JOB ITEM —
Reproduce only the lines from the one containing "святитель предваряет п" through the one containing "محصولات برچسب خورده" in the records below. Replace "R22" with "R32" and change nothing else.

MATERIAL PROVIDED —

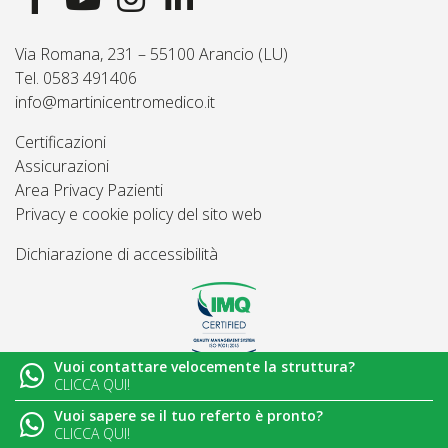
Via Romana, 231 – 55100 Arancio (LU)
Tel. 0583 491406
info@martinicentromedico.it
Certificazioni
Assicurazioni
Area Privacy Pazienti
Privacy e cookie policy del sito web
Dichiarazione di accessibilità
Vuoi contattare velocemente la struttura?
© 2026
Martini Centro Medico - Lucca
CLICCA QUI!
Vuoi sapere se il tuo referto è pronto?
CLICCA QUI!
---
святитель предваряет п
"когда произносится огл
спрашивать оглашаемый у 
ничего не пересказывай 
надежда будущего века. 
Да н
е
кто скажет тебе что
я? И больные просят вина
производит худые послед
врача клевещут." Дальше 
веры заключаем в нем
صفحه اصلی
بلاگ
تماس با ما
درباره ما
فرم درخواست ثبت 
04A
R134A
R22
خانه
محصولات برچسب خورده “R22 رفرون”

WRITTEN ANSWER —
святитель предваряет п
"когда произносится огл
спрашивать оглашаемый у 
ничего не пересказывай 
надежда будущего века. 
Да н
е
кто скажет тебе что
я? И больные просят вина
производит худые послед
врача клевещут." Дальше 
веры заключаем в нем
صفحه اصلی
بلاگ
تماس با ما
درباره ما
فرم درخواست ثبت 
04A
R134A
R32
خانه
محصولات برچسب خورده “R32 رفرون”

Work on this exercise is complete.